NASA says it has a vision for future manned science missions to Venus -- a vision that includes zeppelins and a floating cloud city.

While the surface of the second planet from the sun is a sulfurous, corrosive landscape in which no human could survive -- a global greenhouse effect has created surface temperatures of almost 900 degree Fahrenheit with crushing pressures -- at an altitude of around 30 miles there are cloud layers with about the same atmospheric pressure as Earth, with comparable gravity.

That could be the target for a manned mission using airships and floating habitats, NASA researchers Dale Arney and Chris Jones say.

"The vast majority of people, when they hear the idea of going to Venus and exploring, think of the surface, where it's hot enough to melt lead and the pressure is the same as if you were almost a mile underneath the ocean," Jones says. "I think that not many people have gone and looked at the relatively much more hospitable atmosphere and how you might tackle operating there for a while."

Jones and Arney have proposed a High Altitude Venus Operational Concept (HAVOC) mission that would first send a 100-foot-long autonomous unmanned airship to carry out initial observations in advance of a secondary manned mission.

That mission would see two astronauts working in a cabin slung below a slightly larger helium-filled and solar-powered airship.

A series of mission of increasing length could eventually lead to a permanent science outpost in a floating cloud city, they propose.

Venus, unlike Mars, has sufficient atmosphere to protect astronauts from harmful radiation, and being even closer to the Sun than the Earth there's plenty of sunlight above the cloud layers for solar power.

In addition, a trip to Venus would take less time than a mission to Mars, say Jones and Arney, working at NASA's Systems Analysis and Concepts Directorate at Langley Research Center in Virginia.

While a journey to Mars and back would take between 650 and 900 day, a round-trip to Venus would take only 440 days.

The logistics of getting a 100-foot airship to Venus are daunting, the researchers acknowledge, especially for the manned mission.

The airship, folded up inside a spacecraft, would be sent first, and a human crew would follow in another habitat capsule to link up with the airship in orbit around Venus.

The rest of the mission would, of course, take place above as opposed to on Venus.

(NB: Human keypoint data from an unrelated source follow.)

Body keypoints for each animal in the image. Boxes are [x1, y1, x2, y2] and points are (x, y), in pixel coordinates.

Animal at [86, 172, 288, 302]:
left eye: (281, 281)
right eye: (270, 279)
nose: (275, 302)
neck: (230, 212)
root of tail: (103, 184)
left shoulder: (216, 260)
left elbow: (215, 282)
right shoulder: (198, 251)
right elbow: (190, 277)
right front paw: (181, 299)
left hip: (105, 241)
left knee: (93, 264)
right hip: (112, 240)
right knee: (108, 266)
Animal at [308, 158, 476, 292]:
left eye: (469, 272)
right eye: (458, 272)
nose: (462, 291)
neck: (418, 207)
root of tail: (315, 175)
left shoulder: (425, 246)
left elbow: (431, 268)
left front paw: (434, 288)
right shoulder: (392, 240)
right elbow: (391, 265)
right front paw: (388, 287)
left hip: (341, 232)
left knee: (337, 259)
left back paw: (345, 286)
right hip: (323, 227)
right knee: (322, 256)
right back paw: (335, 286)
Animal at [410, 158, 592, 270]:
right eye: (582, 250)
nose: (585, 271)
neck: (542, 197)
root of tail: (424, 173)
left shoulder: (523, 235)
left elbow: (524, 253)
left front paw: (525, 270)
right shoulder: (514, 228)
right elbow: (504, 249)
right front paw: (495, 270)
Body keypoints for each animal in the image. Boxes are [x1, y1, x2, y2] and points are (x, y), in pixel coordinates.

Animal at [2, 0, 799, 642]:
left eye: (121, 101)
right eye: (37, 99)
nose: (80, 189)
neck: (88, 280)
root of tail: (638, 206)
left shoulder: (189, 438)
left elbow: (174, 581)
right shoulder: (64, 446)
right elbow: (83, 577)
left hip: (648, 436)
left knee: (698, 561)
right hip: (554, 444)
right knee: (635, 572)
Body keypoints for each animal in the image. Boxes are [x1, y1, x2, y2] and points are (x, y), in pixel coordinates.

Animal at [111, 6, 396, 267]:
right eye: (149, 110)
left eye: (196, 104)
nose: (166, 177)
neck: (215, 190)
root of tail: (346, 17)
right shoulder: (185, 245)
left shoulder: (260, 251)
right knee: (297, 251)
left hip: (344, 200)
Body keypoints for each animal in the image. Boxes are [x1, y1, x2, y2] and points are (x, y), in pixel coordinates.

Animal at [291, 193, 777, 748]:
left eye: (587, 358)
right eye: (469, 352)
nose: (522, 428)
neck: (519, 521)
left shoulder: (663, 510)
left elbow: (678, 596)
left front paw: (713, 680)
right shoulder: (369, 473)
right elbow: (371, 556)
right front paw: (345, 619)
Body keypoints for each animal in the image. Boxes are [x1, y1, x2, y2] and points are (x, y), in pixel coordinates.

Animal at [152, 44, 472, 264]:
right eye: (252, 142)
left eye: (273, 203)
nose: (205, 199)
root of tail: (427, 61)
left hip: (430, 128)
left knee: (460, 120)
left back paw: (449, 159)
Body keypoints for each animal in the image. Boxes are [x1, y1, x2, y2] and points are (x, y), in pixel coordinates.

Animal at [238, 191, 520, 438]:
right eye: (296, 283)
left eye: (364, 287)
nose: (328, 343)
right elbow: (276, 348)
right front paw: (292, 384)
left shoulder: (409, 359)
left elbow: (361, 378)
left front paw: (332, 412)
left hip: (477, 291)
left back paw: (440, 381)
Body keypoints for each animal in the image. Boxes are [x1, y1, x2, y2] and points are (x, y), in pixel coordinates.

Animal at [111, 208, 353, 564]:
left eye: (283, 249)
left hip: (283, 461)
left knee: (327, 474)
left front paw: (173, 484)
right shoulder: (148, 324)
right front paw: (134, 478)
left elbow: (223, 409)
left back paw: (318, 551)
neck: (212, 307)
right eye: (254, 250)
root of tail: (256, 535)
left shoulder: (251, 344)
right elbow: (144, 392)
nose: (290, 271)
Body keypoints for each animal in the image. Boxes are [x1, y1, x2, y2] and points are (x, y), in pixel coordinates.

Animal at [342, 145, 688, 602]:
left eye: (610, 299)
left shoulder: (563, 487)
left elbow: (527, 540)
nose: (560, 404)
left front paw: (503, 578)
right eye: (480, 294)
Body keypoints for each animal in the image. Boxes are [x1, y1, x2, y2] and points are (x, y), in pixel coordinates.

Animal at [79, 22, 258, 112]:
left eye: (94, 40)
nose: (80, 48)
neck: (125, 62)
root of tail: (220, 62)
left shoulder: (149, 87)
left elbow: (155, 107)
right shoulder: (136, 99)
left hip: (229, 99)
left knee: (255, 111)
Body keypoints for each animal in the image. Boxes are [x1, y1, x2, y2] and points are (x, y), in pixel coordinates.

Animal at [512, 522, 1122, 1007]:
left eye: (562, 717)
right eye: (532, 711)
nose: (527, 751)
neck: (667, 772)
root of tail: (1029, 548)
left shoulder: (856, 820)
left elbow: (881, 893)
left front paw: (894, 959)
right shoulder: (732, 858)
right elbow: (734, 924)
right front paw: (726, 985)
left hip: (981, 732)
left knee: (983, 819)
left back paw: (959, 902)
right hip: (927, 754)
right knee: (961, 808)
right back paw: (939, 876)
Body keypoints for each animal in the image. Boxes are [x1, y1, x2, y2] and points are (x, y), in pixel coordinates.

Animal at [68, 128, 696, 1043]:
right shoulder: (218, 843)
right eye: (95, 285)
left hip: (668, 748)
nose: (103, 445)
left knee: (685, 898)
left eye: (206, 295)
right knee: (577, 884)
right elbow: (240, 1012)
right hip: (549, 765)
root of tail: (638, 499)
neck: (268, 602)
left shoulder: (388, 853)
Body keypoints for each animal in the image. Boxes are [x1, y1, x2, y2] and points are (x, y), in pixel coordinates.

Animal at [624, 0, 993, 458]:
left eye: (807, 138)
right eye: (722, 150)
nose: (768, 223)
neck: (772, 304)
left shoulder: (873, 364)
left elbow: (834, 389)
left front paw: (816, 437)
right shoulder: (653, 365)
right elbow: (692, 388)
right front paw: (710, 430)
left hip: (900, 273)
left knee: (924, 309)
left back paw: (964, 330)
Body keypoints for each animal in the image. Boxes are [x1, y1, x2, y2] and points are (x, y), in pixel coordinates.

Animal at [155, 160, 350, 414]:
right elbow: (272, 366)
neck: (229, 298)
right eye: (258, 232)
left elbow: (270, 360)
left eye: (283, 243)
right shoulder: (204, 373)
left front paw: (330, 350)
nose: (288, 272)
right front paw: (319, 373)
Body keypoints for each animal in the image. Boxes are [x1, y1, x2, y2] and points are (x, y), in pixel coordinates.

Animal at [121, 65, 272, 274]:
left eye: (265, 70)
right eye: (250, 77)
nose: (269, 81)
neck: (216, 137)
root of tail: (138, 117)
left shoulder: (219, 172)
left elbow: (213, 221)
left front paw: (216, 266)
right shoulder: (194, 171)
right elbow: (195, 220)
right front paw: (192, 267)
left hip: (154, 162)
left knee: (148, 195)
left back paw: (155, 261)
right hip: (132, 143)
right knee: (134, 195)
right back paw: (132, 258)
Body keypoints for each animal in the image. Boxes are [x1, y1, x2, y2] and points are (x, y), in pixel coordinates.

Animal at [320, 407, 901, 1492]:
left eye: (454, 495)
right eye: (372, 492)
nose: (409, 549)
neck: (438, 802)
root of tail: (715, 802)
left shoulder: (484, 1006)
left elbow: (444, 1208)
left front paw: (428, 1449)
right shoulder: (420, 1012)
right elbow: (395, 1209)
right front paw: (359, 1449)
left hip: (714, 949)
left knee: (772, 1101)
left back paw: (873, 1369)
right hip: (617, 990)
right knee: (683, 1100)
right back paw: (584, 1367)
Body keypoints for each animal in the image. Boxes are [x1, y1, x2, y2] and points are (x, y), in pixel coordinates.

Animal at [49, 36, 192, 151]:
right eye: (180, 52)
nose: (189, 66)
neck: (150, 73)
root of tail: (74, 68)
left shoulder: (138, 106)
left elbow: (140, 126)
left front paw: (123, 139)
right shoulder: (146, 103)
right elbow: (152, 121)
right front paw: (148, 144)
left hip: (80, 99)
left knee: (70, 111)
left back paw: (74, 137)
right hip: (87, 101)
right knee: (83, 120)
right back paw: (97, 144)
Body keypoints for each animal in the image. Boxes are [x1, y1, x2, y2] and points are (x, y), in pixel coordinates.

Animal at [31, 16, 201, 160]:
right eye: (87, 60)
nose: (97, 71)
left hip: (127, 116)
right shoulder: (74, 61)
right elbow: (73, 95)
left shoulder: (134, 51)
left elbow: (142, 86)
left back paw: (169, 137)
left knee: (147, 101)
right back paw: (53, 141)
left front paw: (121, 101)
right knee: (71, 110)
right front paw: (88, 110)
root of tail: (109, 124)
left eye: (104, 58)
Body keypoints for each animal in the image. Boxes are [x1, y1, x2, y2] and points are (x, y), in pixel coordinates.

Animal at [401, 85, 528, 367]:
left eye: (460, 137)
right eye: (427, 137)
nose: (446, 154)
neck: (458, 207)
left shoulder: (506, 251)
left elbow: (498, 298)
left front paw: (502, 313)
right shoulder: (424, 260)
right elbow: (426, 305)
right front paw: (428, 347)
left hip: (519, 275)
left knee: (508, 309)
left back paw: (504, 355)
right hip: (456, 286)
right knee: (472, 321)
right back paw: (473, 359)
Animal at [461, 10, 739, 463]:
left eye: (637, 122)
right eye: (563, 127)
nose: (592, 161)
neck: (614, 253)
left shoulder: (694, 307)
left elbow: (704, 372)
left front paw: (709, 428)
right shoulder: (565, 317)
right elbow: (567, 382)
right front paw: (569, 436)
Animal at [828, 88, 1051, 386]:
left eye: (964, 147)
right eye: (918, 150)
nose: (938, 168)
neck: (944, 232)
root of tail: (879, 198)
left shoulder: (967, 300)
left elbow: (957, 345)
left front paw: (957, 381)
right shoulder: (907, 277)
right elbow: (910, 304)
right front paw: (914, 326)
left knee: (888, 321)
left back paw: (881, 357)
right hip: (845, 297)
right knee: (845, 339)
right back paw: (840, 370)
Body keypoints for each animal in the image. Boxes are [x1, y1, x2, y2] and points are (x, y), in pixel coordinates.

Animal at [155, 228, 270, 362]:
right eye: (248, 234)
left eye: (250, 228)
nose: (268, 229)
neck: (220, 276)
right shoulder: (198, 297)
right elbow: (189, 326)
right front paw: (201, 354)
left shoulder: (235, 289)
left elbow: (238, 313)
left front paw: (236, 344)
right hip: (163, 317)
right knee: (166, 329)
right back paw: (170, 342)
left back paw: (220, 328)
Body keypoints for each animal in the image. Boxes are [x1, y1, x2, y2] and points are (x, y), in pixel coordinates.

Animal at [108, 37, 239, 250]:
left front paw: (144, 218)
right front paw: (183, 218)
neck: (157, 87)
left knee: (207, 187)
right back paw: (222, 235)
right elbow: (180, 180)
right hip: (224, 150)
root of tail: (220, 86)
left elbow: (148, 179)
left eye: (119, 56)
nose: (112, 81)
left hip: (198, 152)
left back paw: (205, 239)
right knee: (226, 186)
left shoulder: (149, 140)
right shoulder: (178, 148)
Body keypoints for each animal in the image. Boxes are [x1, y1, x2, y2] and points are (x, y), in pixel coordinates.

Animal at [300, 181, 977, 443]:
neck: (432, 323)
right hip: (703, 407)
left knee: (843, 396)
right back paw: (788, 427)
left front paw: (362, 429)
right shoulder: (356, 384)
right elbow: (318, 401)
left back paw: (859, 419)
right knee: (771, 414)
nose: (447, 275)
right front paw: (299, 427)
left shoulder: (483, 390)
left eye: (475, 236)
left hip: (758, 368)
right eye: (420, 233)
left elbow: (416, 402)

"Traditionally, say if you're going to Mars, you talk about 'entry, descent, and landing,' or EDL," says Arney. "Obviously, in our case, 'landing' would represent a significant failure of the mission, so instead we have 'entry, descent, and inflation,' or EDI."

Once the airship was fully inflated and floating around 30 miles above the surface, it could take advantage of winds at that altitude to circle Venus every 110 hours or so while the crew conducts science operations, he says.